§ Reading text
## begin
# Snowboarding in November?



## donm3ga

What resorts open in November with decent snow? I read about places having the 'white ribbon' or the 'ribbon of death'. What is that? My guess is that its the only available run (or couple of runs) with enough snow to have fun on, so everyone and their mom goes on it.

Any resorts *IN THE US* open in November with enough snow to actually have fun on? I know it all depends on weather, but I'm asking for just typical conditions. I hear Loveland gets snow early, maybe A Basin. Lake Tahoe?

I'm excluding all the 12month ski mountains like Mt. Hood.

Itching real bad right now.


----------



## killclimbz

Loveland is generally the first resort open and it is almost always the wrod. They open in October though, and by late November they often have a lot more snow. Maybe half the mountain open. 

Wolf Creek by Thanksgiving is often 100% open with a 40-60" base. That place just gets hammered with snow. It's the best early season bet out there.


----------



## rgrwilco

anywhere in vermont or around there has alot of trails open by thanksgiving


----------



## Guest

A-basin usually challenges Loveland for the first resort to open. So either one of those resort would be a good bet.

But here a good article that you might find informative, this guy is pretty good. He knows numbers very well, everything is based in information from previous seasons.



> EARLY VACATION PLANNING FOR OPTIMUM SNOW CONDITIONS
> 
> RULE #1: Don't commit money to a ski trip until the snow is on the ground. No one can guarantee blue sky powder days, but in foul weather or spring conditions you can make adjustments and still enjoy skiing. If the runs aren't open, you're S. O. L. This advice applies most emphatically to expert areas, where more coverage is required and snowmaking is limited or nonexistent.
> 
> Eastern skiers can apply this advice to New England, taking advantage of great early seasons such as December 1995, while avoiding the warm or rainy years. However, for skiers visiting destination resorts beyond driving distance, we can recommend the following areas for early season skiing.
> 
> RULE #2: If you must plan an early season trip (before mid-January), the following areas, in likely order of reliability, are your safest bets. Crowd considerations may also affect the peak week of Dec. 26 - Jan 1.
> 
> 1. Mt. Baker, Wash.
> 
> Mt. Baker is the only lift serviced ski area in North America to average over 600 inches snowfall per season. They are often open as early as Halloween. Baker is entirely a locals' area. Vancouver is about 2 hours away.
> 
> 2. Grand Targhee, Wyo.
> 
> Here it is the consistency of snowfall (and moderately pitched terrain) which makes full operation by early December a virtual certainty. In the past 20 years the lowest pre January 1 snowfall was 76 inches, and there was only one other year under 110 inches. Local skiers come from Idaho Falls. Most destination skiers stay in Jackson, an hour's drive away. The earlier your trip, the more likely you should consider staying on the Targhee (west) side of the Tetons.
> 
> 3. Mt. Bachelor, Ore.
## end
Records from an annotation set
## begin
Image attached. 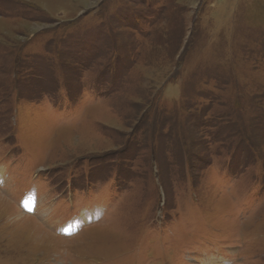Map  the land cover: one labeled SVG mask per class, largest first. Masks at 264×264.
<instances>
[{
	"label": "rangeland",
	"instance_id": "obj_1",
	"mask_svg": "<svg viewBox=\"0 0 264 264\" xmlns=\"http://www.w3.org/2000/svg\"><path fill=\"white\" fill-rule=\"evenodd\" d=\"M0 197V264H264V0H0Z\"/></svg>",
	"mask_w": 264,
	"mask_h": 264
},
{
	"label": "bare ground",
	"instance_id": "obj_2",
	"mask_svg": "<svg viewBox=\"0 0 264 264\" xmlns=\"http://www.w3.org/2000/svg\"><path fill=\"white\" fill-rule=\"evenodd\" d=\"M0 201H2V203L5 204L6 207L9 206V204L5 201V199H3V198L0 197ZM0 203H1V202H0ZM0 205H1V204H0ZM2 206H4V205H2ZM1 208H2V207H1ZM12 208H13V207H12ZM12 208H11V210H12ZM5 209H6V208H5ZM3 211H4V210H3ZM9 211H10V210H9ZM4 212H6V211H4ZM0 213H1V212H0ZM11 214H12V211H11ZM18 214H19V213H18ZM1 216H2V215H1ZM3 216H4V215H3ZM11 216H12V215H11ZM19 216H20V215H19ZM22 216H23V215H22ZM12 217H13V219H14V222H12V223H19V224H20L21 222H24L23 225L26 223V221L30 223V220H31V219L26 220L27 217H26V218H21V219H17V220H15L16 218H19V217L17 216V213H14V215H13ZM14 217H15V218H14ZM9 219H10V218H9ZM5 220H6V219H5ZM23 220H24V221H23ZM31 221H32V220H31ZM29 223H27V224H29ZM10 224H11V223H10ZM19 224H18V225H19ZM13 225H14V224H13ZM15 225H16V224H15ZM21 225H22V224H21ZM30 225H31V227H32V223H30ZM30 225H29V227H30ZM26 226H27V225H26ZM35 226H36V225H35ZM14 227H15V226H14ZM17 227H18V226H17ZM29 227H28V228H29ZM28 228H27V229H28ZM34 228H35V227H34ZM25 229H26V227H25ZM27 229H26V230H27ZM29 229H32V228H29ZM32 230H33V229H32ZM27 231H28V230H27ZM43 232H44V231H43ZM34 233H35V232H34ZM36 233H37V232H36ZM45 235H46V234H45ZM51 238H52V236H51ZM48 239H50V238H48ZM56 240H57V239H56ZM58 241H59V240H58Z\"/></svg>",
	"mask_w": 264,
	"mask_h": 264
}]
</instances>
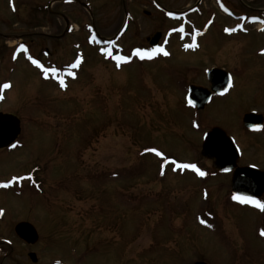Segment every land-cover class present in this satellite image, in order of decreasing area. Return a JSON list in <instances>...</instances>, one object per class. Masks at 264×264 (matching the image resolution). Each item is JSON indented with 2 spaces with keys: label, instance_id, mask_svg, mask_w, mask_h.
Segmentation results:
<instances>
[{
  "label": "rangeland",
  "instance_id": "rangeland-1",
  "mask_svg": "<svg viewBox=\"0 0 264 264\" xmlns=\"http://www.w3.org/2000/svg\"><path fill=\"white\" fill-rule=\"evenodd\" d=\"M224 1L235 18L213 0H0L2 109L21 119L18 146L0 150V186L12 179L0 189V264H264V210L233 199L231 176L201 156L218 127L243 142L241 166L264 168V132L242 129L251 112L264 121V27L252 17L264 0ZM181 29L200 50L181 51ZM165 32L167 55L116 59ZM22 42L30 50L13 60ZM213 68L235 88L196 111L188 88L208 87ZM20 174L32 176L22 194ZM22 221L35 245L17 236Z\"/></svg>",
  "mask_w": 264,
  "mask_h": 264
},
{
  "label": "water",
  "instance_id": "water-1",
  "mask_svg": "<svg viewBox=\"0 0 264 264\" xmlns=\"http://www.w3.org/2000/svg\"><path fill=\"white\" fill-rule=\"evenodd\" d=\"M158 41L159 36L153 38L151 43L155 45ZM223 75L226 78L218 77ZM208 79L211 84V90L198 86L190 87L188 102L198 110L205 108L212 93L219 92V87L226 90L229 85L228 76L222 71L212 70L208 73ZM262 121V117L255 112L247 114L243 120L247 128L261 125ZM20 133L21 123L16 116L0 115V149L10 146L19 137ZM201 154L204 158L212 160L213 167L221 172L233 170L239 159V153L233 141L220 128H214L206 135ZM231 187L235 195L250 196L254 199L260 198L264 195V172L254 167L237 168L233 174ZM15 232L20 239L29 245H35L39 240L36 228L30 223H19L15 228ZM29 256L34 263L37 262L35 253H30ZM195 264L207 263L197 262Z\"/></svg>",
## end
Resume the November snowboarding thread above, picking up directly after "3. Mt. Bachelor, Ore."

> 
> This is the most promising large mountain (3,100 vertical, over 3,000 acres) in the early season. As a predominantly intermediate area, about 90% of the mountain is well covered by a 4 foot base. In the last 24 years, the January 1 base depth has been less than 4 feet 3 times and the December 1 base depth has been less than 40 inches 6 times. The biggest risk here is weather closure of the Summit lift (about 30% of the time). With 7 high speed lifts and Portland at 3 1/2 hours the closest large city, lift lines are minimal, even during peak holidays.
> 
> 4. Alta, Utah
> Brighton, Utah
> Powder Mt., Utah
> 
> Alta ranks below Mt. Bachelor because its dry snow builds a base more slowly and its steeper terrain requires more coverage. As more intermediate areas with comparable elevation to Alta, Brighton and Powder Mt. will have similar coverage in the early season with about 80% of Alta's snowfall. Alta has low lift capacity and therefore excessive lift lines at Christmas. Brighton has 2 high speed lifts and Powder Mt. is rarely busy.
> 
> 7. Wolf Creek, Colo.
> 
> Wolf Creek's snow base averages are comparable to the above 3 areas in Utah and it is 2,500 feet higher in elevation. However, variability of snowfall is higher in Southern Colorado than Utah, so drought months are about twice as likely. This is a very remote area. Crowds are rare, but lodging within an hour of the area is limited.
> 
> 8. Steamboat, Colo.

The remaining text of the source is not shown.